In dem weiten Camp, das dem englischen Lancerregiment als Lagerplatz diente, war es mit dem Sinken der Sonne lebendig geworden. Die Soldaten, frei von der Last des Dienstes, vergnügten sich je nach Laune und Temperament mit Spiel, Gesang und fröhlichem Zechen. Auch in dem großen Zelt, das als Offiziersmesse benutzt wurde, ging es lebhaft her. Das gemeinsame Mahl war vorüber, und ein Teil der Herren hatte sich nach täglicher Gewohnheit zum Kartenspiel niedergesetzt. Aber die Unterhaltung war hier weniger harmlos als draußen bei den gemeinen Soldaten. Denn man begnügte sich nicht mit einem unschuldigen Whist, sondern spielte bei ziemlich hohen Einsätzen das in Amerika und teilweise auch in England beliebte Poker, bei dem lediglich der Zufall und eine gewisse schauspielerische Geschicklichkeit der Teilnehmer den Ausschlag gibt. Zumeist allerdings waren es die jüngeren Herren, die diesen abendlichen Nervenkitzel in dem eintönigen Lagerleben als unentbehrlich betrachteten. Die älteren saßen mit ihren kurzen Pfeifen und ihrem Whisky und Sodawasser plaudernd an den abseits stehenden Tischen. Auch ein Herr in bürgerlicher Kleidung war unter ihnen. Die zuvorkommende Höflichkeit, mit der man ihn behandelte, ließ vermuten, daß er nicht dem Offizierkorps des Regiments angehörte, sondern nur dessen Gast war. Der Klang seines Namens — man redete ihn mit Mr. Heideck an — würde seine deutsche Abstammung verraten haben, auch wenn sie sich nicht schon in seiner äußeren Erscheinung kundgegeben hätte. Er war von nur mittelgroßer Gestalt, aber von athletischem Körperbau. Seine straffe, soldatische Haltung und die elastische Leichtigkeit seiner Bewegungen waren unzweideutige Kennzeichen einer vortrefflichen Gesundheit und einer nicht geringen körperlichen Kraft. Für den Engländer aber kann der Fremde kaum eine bessere Empfehlung mitbringen als diese. Und vielleicht war es vor allem seine imponierende Erscheinung gewesen, die im Verein mit seinem liebenswürdigen, durchaus gentlemanmäßigen Auftreten diesem blondbärtigen jungen Deutschen mit dem scharf geschnittenen, energischen Gesicht und den treuherzig blickenden, blauen Augen so schnell Zutritt in die sonst sehr exklusiven Offizierskreise verschafft hatte.

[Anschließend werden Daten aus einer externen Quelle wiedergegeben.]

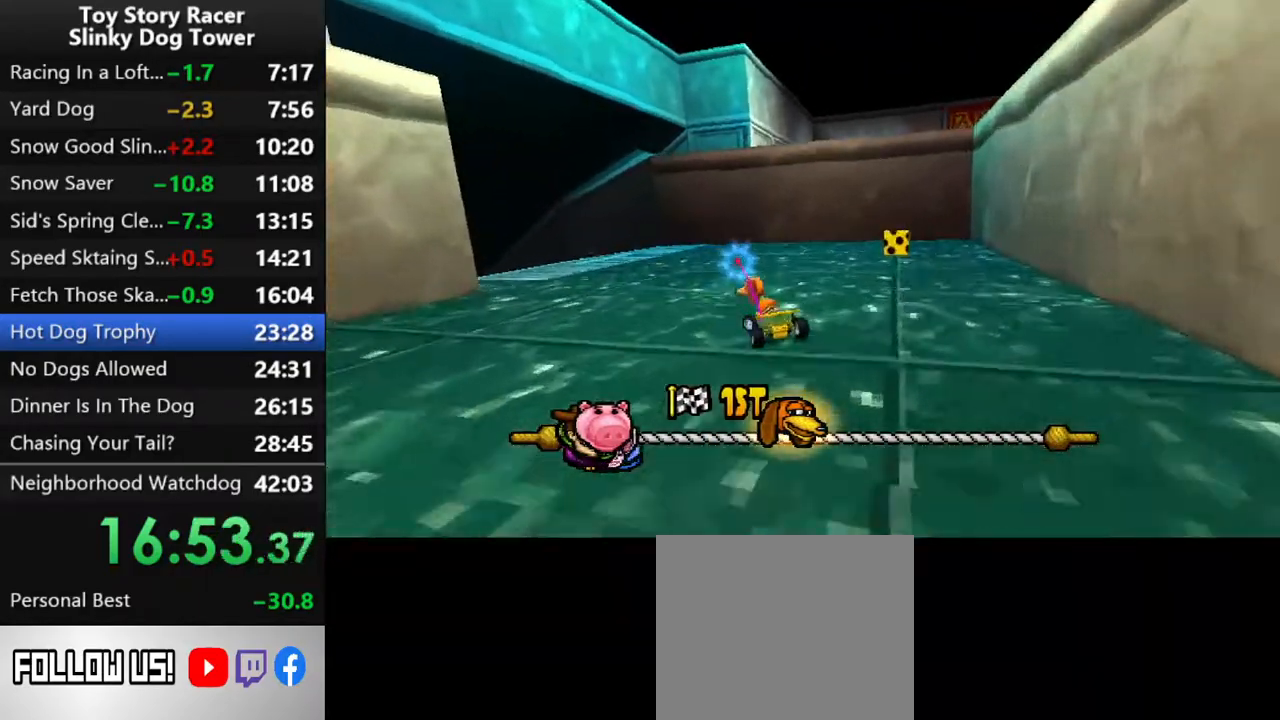
{"buttons": ["CROSS"], "left_stick": "center", "right_stick": "center", "events": [[133, "DPAD_LEFT", "up"]]}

Seinem Stande nach mochte er ja nach der Auffassung einiger dieser Herren nicht gerade in ihre Gesellschaft gehören. Denn man wußte, daß er zu geschäftlichen Zwecken für ein großes Hamburger Handelshaus reiste. Sein Oheim, der Chef dieses Hauses, befaßte sich mit dem Import von Indigo. Und da der Maharadjah von Chanidigot sehr ausgedehnte Indigo-Plantagen besaß, hielt die geschäftliche Verhandlung mit dem Fürsten den jungen Heideck nun schon seit vierzehn Tagen hier fest. Es war ihm gelungen, während dieser Zeit die lebhaften Sympathien namentlich der älteren britischen Offiziere zu gewinnen. In den indischen Garnisonen ist jeder Europäer willkommen, man zog Heideck auch zu denjenigen geselligen Veranstaltungen hinzu, an denen die Damen des Regiments teilnahmen.

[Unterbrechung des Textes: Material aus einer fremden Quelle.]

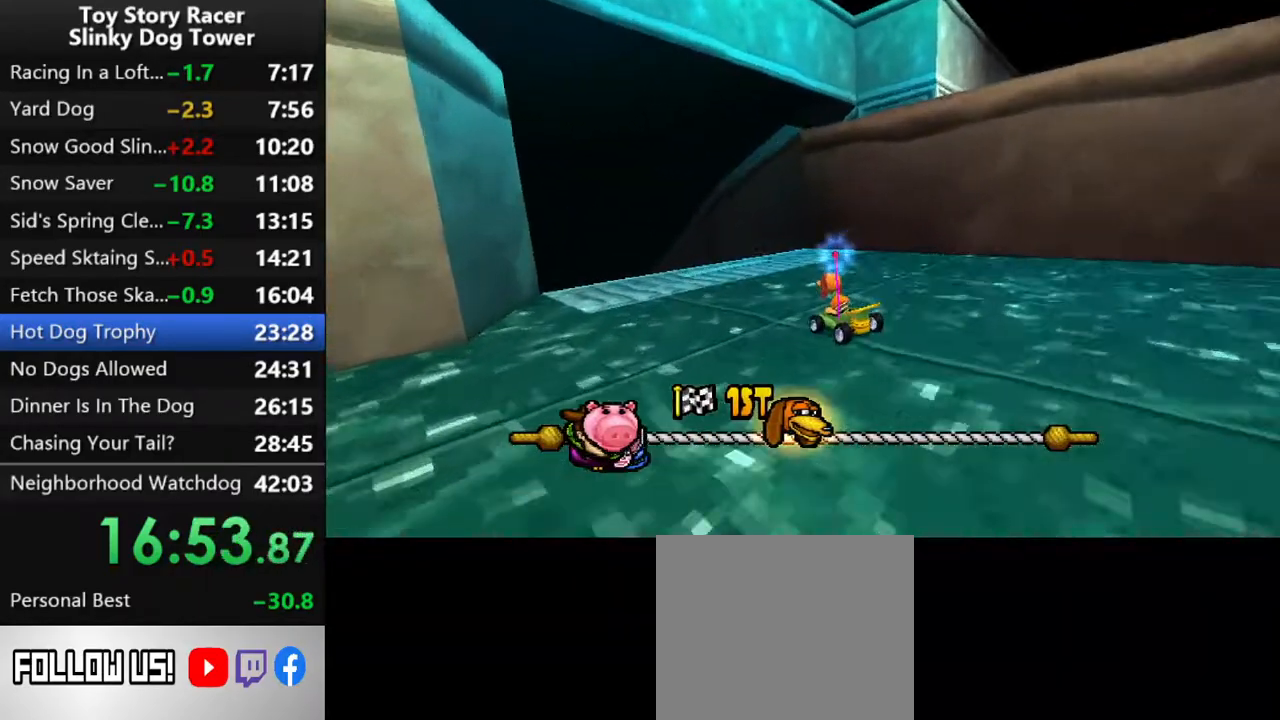
{"buttons": ["CROSS"], "left_stick": "center", "right_stick": "center", "events": [[317, "DPAD_LEFT", "down"], [400, "DPAD_LEFT", "up"]]}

Die Einladung zum Spiel hatte er indessen jedesmal mit höflicher Bestimmtheit abgelehnt, und auch heute machte er dabei nur den unbeteiligten, wenig interessierten Zuschauer.

Jetzt öffnete sich die Tür des Zeltes, und sporenklirrend, in sehr selbstbewußter, fast hochmütiger Haltung trat ein hochgewachsener, aber auffallend hagerer Offizier in den Kreis der Kameraden. Er war im Dienstanzuge und sprach zu einem der Herren, der ihn als Kapitän Irwin begrüßt hatte, davon, daß er einen zur Inspizierung eines Außenpostens unternommenen anstrengenden Ritt hinter sich habe. Von einer der aufwartenden Ordonnanzen ließ er sich einen erfrischenden Trunk, das beliebte Gemisch aus Whisky und Sodawasser, bringen. Dann näherte er sich dem Tische der Spieler.

„Ist hier noch Raum für einen kleinen Kerl?“ fragte er. Und bereitwillig machte man ihm Platz.

Eine Weile ging es bei der Pokerpartie in der bisherigen ruhigen Weise fort. Plötzlich aber mußte etwas Außergewöhnliches eingetreten sein. Denn man sah, daß die Herren bis auf Kapitän Irwin und einen der Mitspieler ihre Karten niederlegten, und man hörte die unangenehm scharfklingende Stimme Irwins.

„Sie sind ein alter Fuchs, Kapitän Mc. Gregor! Aber ich kenne Ihre Tricks und falle nicht mehr darauf hinein. Noch einmal also: sechshundert Rupien!“

Wer die Gesetze des Poker kennt, weiß, daß es bei diesem Spiel, worin gewissen Kartenkombinationen der Gewinn zufällt, nicht für unehrenhaft, sondern im Gegenteil für eine besondere Feinheit gilt, die Mitspieler durch kleine, komödiantische Kniffe über den Wert der beim Austeilen erhaltenen Karten zu täuschen. Der Name ‚Bluff‘, den man diesem Hazardspiel beigelegt hat, verrät ja schon, daß jeder nach Kräften versuchen muß, seinen Gegner zu verblüffen.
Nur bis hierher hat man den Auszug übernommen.